▸ WRITTEN REQUEST
Can you recast all of the items below as a JSON list of strings, with one string for each line and no blank lines?

Collection entries:
= = = = =

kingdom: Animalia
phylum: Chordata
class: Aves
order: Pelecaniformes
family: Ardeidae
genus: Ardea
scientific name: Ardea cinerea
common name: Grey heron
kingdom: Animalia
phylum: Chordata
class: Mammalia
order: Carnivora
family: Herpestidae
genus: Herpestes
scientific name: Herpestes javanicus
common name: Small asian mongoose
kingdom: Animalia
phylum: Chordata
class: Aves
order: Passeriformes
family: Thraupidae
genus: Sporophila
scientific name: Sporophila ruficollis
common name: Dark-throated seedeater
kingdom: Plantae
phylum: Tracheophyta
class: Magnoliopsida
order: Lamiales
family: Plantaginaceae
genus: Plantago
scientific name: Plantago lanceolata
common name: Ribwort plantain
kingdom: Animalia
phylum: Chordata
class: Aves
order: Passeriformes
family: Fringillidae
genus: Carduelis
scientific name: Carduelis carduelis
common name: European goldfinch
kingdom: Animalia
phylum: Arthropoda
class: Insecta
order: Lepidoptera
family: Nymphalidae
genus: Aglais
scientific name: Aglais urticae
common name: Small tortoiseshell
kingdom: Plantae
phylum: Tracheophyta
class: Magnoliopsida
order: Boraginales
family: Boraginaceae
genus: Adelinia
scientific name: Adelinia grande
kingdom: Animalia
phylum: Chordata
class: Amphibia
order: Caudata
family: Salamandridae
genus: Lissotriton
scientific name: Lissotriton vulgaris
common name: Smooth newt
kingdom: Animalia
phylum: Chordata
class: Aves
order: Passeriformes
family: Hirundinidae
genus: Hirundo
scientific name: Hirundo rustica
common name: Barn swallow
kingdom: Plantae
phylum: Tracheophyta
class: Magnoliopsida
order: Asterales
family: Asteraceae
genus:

= = = = =

▸ CORRECT ANSWER
[
  "kingdom: Animalia",
  "phylum: Chordata",
  "class: Aves",
  "order: Pelecaniformes",
  "family: Ardeidae",
  "genus: Ardea",
  "scientific name: Ardea cinerea",
  "common name: Grey heron",
  "kingdom: Animalia",
  "phylum: Chordata",
  "class: Mammalia",
  "order: Carnivora",
  "family: Herpestidae",
  "genus: Herpestes",
  "scientific name: Herpestes javanicus",
  "common name: Small asian mongoose",
  "kingdom: Animalia",
  "phylum: Chordata",
  "class: Aves",
  "order: Passeriformes",
  "family: Thraupidae",
  "genus: Sporophila",
  "scientific name: Sporophila ruficollis",
  "common name: Dark-throated seedeater",
  "kingdom: Plantae",
  "phylum: Tracheophyta",
  "class: Magnoliopsida",
  "order: Lamiales",
  "family: Plantaginaceae",
  "genus: Plantago",
  "scientific name: Plantago lanceolata",
  "common name: Ribwort plantain",
  "kingdom: Animalia",
  "phylum: Chordata",
  "class: Aves",
  "order: Passeriformes",
  "family: Fringillidae",
  "genus: Carduelis",
  "scientific name: Carduelis carduelis",
  "common name: European goldfinch",
  "kingdom: Animalia",
  "phylum: Arthropoda",
  "class: Insecta",
  "order: Lepidoptera",
  "family: Nymphalidae",
  "genus: Aglais",
  "scientific name: Aglais urticae",
  "common name: Small tortoiseshell",
  "kingdom: Plantae",
  "phylum: Tracheophyta",
  "class: Magnoliopsida",
  "order: Boraginales",
  "family: Boraginaceae",
  "genus: Adelinia",
  "scientific name: Adelinia grande",
  "kingdom: Animalia",
  "phylum: Chordata",
  "class: Amphibia",
  "order: Caudata",
  "family: Salamandridae",
  "genus: Lissotriton",
  "scientific name: Lissotriton vulgaris",
  "common name: Smooth newt",
  "kingdom: Animalia",
  "phylum: Chordata",
  "class: Aves",
  "order: Passeriformes",
  "family: Hirundinidae",
  "genus: Hirundo",
  "scientific name: Hirundo rustica",
  "common name: Barn swallow",
  "kingdom: Plantae",
  "phylum: Tracheophyta",
  "class: Magnoliopsida",
  "order: Asterales",
  "family: Asteraceae",
  "genus:"
]